In gendering health while speaking about women’s health, let’s be conscious of how to rightly use a binary
Specificity and clarity ensure accountability, but let us not forget how much more could potentially be lost to exclusion:
- If there is no deliberateness in using inclusive language that recognizes all communities in their diversity, particularly those at the margins aggrieved by the same gendered biases that perpetuate gendered disparities in access to health.
- And if flexible language is not adopted that allows itself to evolve and meet as closely as possible, the reality on the ground.
Such is how I feel about gendered conversations particularly about health. Unfortunately, we continue to live in a world were gendering any conversations as “women” only deprioritizes and deprioritisation that conversation to an AOB. This is true for cis women, but even direr for trans, non-binary and intersex folk, who were not a thought to begin with in speaking gendered health, who continue to be excluded because global health systems continue to be binary, and who if ever they are included their health is considered cosmetic and not essential to life in several countries and in others their mere existence criminalized and their attempt to seek for health punished.
A health system is only as good as the many different kinds of patients it is able to rightly track, rightly diagnose and support back to wellness.
It is sad that several health systems globally continue to use a binary gendered system. This is a deliberate exclusion of trans, non-binary and intersex folk who do not see themselves within this binary gendered system.
As a pre-op trans person in Uganda prior to my Sexual Reaffirmation Surgery, I struggled with the fact that my prostate heath and breast health where coded under different departments but how could I then as a woman, ask my doctor about my prostate health, when it is not part of the OBGYN list of services they provide, and if they did, they assumed it would be on a different body, a man’s body.

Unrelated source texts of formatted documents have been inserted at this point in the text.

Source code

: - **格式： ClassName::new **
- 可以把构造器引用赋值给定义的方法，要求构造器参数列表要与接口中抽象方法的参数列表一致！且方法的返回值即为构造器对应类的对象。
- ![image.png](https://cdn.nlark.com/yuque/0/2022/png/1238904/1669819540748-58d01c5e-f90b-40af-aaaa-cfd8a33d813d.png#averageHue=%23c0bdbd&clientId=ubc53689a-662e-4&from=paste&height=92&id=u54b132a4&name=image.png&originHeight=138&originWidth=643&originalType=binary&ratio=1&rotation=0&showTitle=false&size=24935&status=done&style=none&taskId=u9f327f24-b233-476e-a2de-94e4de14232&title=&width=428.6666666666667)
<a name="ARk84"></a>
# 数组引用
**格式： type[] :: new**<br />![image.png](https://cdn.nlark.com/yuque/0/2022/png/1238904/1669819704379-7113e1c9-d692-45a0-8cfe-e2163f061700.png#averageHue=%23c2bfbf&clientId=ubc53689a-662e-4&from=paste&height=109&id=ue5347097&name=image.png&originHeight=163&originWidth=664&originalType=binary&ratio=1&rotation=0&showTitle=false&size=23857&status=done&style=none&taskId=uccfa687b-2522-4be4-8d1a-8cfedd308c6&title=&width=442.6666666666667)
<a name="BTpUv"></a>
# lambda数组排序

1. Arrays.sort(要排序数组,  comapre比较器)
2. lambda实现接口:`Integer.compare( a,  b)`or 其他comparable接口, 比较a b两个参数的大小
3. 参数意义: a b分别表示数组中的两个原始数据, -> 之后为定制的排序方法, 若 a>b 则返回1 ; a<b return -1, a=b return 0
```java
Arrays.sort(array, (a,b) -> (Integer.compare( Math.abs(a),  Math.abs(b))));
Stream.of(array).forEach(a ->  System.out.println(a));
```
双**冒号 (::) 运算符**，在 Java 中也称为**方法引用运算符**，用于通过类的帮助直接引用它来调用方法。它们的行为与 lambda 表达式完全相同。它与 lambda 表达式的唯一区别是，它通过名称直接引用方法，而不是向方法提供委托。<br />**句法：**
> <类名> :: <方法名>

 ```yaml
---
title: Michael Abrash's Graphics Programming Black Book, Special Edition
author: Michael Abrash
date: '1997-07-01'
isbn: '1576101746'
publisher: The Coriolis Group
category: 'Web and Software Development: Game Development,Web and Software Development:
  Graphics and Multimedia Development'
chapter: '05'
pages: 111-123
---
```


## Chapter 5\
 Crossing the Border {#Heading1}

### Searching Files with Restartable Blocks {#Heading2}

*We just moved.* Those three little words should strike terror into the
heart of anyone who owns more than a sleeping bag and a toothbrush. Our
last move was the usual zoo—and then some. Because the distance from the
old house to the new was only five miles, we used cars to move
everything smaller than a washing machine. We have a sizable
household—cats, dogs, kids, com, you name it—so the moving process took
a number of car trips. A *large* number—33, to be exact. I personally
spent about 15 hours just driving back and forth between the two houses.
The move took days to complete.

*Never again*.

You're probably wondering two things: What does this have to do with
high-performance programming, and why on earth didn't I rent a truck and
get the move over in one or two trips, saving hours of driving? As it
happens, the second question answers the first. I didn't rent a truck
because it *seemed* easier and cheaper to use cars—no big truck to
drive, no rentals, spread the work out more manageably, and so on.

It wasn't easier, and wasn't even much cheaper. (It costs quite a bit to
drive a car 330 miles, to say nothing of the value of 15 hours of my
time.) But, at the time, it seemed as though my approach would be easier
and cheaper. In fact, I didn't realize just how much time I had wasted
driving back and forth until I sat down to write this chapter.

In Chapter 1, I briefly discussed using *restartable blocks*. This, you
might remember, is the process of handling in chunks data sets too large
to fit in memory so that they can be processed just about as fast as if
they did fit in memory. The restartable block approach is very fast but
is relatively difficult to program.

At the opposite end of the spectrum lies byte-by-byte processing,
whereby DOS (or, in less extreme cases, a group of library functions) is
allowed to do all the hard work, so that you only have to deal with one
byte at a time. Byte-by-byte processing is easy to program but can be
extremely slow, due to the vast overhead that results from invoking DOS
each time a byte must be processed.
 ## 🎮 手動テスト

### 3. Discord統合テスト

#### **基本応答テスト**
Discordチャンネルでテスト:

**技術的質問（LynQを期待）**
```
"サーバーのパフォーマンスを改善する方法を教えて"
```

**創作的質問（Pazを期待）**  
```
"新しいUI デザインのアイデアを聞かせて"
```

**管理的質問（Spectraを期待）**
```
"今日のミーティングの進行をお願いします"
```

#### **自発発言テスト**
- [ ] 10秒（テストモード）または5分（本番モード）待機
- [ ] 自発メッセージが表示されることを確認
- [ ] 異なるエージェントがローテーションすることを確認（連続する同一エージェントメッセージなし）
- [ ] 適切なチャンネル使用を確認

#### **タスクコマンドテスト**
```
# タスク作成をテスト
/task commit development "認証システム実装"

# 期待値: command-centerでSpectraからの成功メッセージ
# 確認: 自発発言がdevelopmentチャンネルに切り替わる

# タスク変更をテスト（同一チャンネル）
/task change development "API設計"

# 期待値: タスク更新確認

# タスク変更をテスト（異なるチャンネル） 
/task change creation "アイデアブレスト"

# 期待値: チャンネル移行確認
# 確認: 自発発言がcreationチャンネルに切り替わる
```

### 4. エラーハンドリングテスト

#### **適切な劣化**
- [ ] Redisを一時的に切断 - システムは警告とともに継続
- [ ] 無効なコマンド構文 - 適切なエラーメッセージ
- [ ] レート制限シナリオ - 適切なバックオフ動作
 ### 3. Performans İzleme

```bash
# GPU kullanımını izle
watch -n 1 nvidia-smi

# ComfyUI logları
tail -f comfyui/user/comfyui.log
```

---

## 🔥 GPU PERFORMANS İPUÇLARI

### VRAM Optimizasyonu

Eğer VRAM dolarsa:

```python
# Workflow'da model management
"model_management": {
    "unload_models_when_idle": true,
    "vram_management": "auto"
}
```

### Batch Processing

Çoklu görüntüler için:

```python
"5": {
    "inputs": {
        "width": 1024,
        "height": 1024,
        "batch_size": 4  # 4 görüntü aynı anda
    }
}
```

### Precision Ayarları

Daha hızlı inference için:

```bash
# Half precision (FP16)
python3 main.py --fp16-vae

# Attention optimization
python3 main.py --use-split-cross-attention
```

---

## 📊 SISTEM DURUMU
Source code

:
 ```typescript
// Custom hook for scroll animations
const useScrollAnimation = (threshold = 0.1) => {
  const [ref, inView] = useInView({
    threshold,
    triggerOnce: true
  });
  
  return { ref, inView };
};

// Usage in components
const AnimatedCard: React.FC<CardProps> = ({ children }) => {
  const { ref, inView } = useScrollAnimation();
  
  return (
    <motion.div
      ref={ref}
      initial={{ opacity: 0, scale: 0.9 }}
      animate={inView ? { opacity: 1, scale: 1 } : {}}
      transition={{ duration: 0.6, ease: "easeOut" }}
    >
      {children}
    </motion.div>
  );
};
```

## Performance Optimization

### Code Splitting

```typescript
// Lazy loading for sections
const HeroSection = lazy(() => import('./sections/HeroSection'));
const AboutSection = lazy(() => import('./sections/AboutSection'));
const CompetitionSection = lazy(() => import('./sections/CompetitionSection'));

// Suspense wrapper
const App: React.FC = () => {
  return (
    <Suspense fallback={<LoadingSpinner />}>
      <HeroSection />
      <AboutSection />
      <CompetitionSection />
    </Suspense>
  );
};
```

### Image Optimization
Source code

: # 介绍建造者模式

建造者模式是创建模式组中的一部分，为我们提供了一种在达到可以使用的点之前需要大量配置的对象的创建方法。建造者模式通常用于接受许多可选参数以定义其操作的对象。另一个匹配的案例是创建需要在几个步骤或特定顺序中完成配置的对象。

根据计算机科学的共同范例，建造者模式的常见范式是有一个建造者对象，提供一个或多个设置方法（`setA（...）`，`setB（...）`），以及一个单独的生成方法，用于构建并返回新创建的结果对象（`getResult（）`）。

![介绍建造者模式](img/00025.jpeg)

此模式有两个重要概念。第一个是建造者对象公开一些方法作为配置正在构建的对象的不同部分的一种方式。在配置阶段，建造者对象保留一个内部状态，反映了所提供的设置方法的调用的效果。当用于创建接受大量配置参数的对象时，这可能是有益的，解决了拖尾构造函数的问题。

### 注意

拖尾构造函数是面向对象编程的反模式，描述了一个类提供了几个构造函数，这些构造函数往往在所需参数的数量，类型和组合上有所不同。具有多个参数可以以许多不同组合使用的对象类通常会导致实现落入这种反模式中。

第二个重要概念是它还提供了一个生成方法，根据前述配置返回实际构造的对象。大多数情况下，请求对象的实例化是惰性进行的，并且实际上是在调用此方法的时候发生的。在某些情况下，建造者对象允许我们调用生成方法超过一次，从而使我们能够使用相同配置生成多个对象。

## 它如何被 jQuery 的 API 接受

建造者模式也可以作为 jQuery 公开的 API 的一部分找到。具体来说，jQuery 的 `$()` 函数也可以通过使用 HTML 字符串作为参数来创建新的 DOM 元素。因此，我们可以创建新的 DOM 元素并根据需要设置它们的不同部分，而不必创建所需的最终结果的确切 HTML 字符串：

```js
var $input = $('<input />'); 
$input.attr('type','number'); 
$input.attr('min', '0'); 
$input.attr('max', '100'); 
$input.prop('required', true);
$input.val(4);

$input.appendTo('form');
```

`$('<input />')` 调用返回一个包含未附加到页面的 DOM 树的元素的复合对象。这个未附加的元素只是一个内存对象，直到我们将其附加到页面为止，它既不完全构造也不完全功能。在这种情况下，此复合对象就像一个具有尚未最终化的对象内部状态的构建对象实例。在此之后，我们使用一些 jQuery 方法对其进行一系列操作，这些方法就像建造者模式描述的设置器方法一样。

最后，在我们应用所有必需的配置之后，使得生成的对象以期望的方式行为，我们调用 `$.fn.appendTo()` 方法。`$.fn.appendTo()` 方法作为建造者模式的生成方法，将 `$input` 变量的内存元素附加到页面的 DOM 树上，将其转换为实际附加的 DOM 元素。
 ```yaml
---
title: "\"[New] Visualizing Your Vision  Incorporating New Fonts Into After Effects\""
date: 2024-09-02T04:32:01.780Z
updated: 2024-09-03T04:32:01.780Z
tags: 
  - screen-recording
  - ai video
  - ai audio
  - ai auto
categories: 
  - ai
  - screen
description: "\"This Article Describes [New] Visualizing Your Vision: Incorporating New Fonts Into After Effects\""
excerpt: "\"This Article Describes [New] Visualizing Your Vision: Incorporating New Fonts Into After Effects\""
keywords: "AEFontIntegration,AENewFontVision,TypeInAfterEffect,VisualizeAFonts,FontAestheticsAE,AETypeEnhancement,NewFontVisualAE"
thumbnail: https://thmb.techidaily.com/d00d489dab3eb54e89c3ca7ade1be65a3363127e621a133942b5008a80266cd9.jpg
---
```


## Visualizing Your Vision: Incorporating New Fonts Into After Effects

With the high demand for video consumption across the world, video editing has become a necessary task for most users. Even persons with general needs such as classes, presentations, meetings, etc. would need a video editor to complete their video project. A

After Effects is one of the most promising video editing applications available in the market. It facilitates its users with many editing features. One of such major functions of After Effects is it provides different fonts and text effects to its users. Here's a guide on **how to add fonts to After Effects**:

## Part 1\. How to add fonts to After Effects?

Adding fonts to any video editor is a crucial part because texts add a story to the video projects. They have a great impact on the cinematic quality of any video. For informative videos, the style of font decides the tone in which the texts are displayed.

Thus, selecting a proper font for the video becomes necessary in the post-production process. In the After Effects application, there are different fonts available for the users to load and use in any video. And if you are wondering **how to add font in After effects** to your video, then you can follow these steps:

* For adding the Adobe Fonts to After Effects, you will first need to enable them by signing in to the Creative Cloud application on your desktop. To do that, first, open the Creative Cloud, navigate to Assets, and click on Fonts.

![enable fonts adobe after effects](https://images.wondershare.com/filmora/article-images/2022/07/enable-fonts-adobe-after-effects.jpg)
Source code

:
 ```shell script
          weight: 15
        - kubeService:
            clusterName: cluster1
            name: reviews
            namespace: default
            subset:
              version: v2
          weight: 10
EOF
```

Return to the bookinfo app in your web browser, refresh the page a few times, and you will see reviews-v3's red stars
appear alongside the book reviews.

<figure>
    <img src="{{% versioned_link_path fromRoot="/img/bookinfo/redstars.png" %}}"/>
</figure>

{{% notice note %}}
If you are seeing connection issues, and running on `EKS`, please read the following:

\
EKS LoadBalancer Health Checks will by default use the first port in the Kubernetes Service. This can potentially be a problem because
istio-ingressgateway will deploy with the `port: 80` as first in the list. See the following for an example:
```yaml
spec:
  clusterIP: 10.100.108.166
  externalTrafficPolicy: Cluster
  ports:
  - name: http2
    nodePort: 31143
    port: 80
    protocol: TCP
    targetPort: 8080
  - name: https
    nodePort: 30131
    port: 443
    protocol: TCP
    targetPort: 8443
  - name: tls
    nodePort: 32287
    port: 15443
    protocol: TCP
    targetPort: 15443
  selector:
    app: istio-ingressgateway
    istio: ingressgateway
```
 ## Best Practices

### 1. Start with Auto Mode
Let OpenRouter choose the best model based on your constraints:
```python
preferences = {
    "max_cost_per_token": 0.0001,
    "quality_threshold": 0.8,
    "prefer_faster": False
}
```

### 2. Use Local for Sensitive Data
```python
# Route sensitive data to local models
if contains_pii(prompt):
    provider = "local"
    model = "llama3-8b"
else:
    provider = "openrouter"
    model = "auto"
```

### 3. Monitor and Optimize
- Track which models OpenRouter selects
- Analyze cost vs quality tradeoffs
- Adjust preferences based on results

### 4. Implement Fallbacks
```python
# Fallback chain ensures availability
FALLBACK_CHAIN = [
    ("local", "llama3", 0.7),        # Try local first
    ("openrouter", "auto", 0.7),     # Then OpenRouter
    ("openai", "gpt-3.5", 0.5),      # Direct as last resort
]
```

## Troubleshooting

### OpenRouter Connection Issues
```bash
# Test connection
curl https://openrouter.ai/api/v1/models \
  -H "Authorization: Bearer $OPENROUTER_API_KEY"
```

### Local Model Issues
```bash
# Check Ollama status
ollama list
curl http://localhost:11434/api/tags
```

Myself and other trans women who have already had Sexual re-affirmation surgeries struggle with getting any accurate, life-saving diagnoses and treatment for trans specific health needs after their surgeries. Our chimeric physiologies and anatomies continue to be a mystery that the medical fraternity continue to push to the sidelines and yet there are almost 50 Million Trans, non-binary and intersex people on this planet. To put this in perspective this is the population of Uganda of the most populous countries in the world (ranking 31 out of 235).
In specificity and clarity is completeness or the lack of it is key.
In speaking about clarity and specificity, completeness or the lack of it is key as a barometer of how well a system is doing. But the methodical failure to non-binary, gendered conversations about health is an intentional strategic genocidal attack on trans, non-binary and intersex persons globally as it constitutes a systemic deliberate denial of the right to health and to life to folks outside the binary.
This women’s health month, let us be complete in speaking about gender in health. While gender was not made for us a gender minority, we would like to think that we could co-opt it to reframe, expand and nuance conversations around gender minorities in health. Let us work to adopt health systems that are able to recognize, and rightly diagnose and serve as many diverse communities as possible.